Algorithms Unplugged, by Thomas Cormen; The MIT Press (2013).
Algorithms by Dasgupta, Papadimitriou and Vazirani; McGraw-Hill Education (2006).
Introduction to Algorithms (3rd edition) by Cormen, Leiserson, Rivest and Stein; The MIT Press (2009).
For additional videos, MIT’s 6.006 Course (Fall 2011) playlist is based on the textbook by Cormen et al. listed above.
The overall grade will be apportioned as follows:
- 35% Weekend Tests (omit worst grade out of 7)
- 30% Homework (omit worst 2 grades)
- 30% Weekly In-Class Assessments (omit worst 2 grades)

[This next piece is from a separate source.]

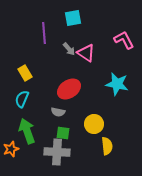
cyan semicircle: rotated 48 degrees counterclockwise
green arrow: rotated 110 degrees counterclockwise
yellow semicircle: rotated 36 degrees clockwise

- 5% Discussion participation
Since I will be dropping the worst grades for each category of assessment (other than Discussions), there will be no makeup opportunities. Late submission of homework problem sets will generally not be entertained except in the case of a verifiable, documented emergency (medical or personal). If there are medical reasons for requiring special accommodation, e.g., extra time on the in-class or weekend assessments, please obtain the relevant documents from the Division of Student Affairs.
Letter grade rubric
I generally use (with some minor variation at my discretion) the following rubric:
- an A grade for overall points above 85%
- a B+ grade in the range 75 – 85%
- a B grade in the range 65 – 75%
- a C+ grade in the range 60 – 65%
- a C grade in the range 50 – 60%
Anything below 50% is considered unsatisfactory (either a D or F grade).
Student collaboration and online discussions on Canvas are certainly encouraged. However, unless noted otherwise, any required submission that will be graded (quizzes, homework, exams) and any other normative assessment must be completed individually without any external assistance (that specifically means not using someone outside class to do your work, or obtaining solutions from the internet, a book or someone else in class). “Copying” from someone else especially without citation or allowing your work to be copied by others constitutes cheating, as does plagiarism from sources including books and the web.
Any violations of academic integrity will be dealt with immediately and severely as per the Rutgers Academic Integrity Policy and Student Code of Conduct. Please read and understand the policy carefully!